SUPPLIED PASSAGE:

>> BEGIN

The camera will be the biggest chunk of your investment. The first thing to consider is whether to buy new or used. This will mostly depend on your budget. In terms of new cameras, Hasselblad, Rollei and Mamiya all still make high-end medium format cameras. When looking for lower end cameras, consider Seagull or Kiev.

For used cameras, look for all those brands plus Zeiss, Yashica, Bronica and Moskva. Of course, there are also the inexpensive Dianas and Holgas as well. KEH, B&H, Adorama and Lomography are all good places to start looking for both new and used cameras of all types. The camera pictured below is a Zeiss Nettar 515-2 folder. It created huge negatives and can be obtained quite cheaply.

The TLR

There are several different types of medium format cameras. The TLR (Twin Lens Reflex) camera has two lens. One for focusing and one for taking the picture. These are the cameras you look down through the top of to see. These are the cheapest kind of “professional” cameras.

The main disadvantage to these cameras is that they have a fixed lens, meaning you’re limited to the one focal length lens the camera comes with. Seagull (inexpensive) and Rollei (very expensive) still produce these cameras. Used Yashicas can be found easily for a good price, and Mamiya produced the only interchangeable lens TLR. Below is my Yashica 635, which has the ability to also shoot 35mm film with a special adapter.

The SLR

We all know what an SLR (Single Lens Reflex) cameras look like. They are the most prolific and common type of advanced camera available. But medium format SLRs can look a lot different. Depending on your budget, I would look at a Bronica or Hassleblad SLR. The Bronica is what I purchased.

When buying a kit, you’ll need to buy many pieces because the systems were designed to be highly customizable. My kit (lens, body, viewfinder and film back) was very affordable. Hassleblads on the other hand are infamous. They are highly sought after and expensive. They are also the only cameras that have ever been to the moon. Below, you can see my $250 USD Bronica SQ-A kit complete with an 80mm lens, waist level viewfinder and 120 film back.


Buying and Processing Film

Unlike 35mm film, bulk loading is pretty much out of the question. So you’ll be buying single rolls of film. The SLRs with interchangeable film backs make specific backs for 120 and 220 film, so make sure you get the right film for your back.

>> END

PROBLEMS TO WORK ON:
1) According to the medium format camera text, which company produced the only interchangeable lens TLR?
2) Write what comes next in the medium format camera text, starting after its last sentence.
The data has no connection to the medium format camera text.

SUPPLIED INFORMATION:

>> BEGIN

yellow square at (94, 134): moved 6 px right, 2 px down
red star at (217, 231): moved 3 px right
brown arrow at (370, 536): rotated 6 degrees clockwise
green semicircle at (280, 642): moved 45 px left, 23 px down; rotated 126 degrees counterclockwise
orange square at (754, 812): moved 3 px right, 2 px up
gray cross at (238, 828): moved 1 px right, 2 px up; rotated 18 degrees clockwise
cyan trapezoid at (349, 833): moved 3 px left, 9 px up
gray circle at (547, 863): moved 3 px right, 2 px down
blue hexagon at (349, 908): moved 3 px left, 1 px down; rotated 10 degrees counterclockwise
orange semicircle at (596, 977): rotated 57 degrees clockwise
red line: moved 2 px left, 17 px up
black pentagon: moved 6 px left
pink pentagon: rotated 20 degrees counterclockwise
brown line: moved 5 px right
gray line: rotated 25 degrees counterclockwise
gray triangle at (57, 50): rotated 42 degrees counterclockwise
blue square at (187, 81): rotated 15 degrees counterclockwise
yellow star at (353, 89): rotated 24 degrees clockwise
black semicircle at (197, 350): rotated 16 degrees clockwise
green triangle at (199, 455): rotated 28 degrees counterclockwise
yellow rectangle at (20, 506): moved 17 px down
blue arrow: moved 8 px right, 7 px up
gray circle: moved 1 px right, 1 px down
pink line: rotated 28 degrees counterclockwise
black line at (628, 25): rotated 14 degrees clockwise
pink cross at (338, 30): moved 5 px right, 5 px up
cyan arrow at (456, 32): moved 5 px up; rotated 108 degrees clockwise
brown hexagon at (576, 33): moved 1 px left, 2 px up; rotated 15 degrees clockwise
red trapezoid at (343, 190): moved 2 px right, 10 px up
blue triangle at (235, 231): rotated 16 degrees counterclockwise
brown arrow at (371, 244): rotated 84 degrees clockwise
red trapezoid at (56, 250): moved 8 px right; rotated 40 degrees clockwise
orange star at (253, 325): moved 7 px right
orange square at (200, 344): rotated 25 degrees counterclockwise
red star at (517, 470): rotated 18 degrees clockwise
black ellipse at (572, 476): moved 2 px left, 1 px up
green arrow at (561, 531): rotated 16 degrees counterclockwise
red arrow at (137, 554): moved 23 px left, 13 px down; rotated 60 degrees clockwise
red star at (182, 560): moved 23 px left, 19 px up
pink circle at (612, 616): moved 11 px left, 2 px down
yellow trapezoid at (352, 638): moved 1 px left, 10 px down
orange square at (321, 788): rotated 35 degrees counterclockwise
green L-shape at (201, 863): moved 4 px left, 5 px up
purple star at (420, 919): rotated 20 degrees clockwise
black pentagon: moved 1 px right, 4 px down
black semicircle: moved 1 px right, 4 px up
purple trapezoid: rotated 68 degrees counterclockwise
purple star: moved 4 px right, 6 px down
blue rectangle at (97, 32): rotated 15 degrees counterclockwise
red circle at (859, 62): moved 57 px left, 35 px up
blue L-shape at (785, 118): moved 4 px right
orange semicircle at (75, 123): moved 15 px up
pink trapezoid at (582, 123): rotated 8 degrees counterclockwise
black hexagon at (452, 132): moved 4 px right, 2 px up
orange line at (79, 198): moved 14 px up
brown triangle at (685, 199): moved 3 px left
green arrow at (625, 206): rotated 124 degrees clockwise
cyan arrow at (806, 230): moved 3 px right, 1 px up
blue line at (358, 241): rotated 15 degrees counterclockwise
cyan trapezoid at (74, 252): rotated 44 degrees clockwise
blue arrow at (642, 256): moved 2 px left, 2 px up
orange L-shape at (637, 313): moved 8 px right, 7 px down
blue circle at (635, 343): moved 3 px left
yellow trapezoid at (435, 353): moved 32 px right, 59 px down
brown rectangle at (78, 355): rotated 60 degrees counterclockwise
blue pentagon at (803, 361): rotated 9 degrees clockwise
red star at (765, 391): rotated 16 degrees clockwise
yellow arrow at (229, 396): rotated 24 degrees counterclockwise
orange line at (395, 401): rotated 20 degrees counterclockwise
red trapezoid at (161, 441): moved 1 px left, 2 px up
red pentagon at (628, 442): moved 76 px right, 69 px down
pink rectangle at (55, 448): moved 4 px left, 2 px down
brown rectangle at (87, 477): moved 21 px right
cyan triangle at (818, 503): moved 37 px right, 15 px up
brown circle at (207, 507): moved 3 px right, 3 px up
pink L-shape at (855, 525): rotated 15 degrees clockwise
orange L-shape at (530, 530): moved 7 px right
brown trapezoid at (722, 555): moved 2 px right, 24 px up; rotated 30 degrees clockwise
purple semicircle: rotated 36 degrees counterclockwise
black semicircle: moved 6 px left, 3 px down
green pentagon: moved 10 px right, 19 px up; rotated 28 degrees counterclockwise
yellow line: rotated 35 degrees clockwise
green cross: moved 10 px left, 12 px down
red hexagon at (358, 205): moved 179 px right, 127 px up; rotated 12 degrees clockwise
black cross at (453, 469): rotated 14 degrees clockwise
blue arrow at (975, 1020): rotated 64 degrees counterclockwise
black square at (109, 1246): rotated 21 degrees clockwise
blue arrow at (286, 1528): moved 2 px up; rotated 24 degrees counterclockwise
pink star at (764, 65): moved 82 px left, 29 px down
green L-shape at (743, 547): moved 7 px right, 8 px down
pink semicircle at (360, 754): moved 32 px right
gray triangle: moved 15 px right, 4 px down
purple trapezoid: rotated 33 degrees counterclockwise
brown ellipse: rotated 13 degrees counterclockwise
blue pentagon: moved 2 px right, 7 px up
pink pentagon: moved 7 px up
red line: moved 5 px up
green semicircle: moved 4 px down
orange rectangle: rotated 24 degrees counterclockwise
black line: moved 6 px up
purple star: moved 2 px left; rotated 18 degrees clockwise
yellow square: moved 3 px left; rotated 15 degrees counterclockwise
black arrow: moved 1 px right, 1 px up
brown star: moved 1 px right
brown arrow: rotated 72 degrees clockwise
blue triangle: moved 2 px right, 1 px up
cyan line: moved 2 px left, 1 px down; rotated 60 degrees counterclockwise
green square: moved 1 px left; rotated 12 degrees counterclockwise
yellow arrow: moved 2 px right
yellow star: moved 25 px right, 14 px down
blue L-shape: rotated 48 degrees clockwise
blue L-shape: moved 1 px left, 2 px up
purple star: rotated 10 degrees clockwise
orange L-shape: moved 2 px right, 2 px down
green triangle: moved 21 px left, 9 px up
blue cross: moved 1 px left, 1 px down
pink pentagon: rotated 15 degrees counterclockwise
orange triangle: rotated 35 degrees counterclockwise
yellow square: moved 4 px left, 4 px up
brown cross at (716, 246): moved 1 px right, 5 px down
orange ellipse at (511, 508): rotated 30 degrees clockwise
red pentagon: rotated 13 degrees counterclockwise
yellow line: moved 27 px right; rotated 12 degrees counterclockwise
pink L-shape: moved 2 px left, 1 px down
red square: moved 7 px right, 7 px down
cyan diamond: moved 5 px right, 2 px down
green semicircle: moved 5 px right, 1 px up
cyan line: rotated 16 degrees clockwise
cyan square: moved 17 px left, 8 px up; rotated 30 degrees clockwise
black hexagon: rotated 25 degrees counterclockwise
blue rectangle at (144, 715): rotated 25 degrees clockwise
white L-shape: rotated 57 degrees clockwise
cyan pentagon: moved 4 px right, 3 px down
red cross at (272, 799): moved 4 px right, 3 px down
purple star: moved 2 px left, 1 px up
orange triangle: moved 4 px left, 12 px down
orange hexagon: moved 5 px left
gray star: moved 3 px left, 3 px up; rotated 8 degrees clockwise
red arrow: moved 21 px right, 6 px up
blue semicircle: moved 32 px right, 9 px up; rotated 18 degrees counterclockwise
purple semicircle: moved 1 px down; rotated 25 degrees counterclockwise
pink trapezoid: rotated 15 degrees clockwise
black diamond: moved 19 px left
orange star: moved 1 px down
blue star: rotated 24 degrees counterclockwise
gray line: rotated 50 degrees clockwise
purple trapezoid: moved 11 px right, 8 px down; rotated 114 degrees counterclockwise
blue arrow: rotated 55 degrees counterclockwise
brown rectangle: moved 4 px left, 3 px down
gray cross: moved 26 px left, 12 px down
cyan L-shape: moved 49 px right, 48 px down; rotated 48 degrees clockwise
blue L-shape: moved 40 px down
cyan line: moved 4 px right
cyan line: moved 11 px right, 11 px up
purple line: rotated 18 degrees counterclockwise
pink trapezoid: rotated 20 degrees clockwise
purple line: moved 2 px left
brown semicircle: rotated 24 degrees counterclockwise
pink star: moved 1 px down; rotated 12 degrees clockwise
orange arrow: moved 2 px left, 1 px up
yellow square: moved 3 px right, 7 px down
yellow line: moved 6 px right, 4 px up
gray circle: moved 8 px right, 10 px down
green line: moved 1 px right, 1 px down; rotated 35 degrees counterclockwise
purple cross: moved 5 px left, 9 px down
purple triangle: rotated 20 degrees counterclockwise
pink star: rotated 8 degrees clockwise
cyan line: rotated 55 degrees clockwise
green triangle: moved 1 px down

>> END

RESPONSES FOR EACH TASK:
1) Mamiya

2)
If you have a different kind of camera, then be sure to check the inside for film compatibility information. If there isn’t any information available assume that it uses 120. Most 35mm film types are also available in 120/220. So pick what you’re comfortable with. A 400 ISO color negative is usually a good place to start.

As I mentioned before, getting medium format film developed can be a challenge. If you’re shooting black and white film, I would suggest developing the film yourself. There’s a great tutorial on this site about developing Kodak T-Max film.

Developing color film can also be done at home, but the temperature tolerances need to be tighter. Most developing labs will be able to send out medium format film for you, but it will cost quite a bit. Sending the film yourself will save you quite a bit of money. So doing some online research will really pay off.


Scanning Film

In order to scan your film, I would highly suggest getting a flatbed scanner with a light in the lid. There are several models from several different manufacturers available. There are dedicated film scanners that accept medium format film, but they are really expensive.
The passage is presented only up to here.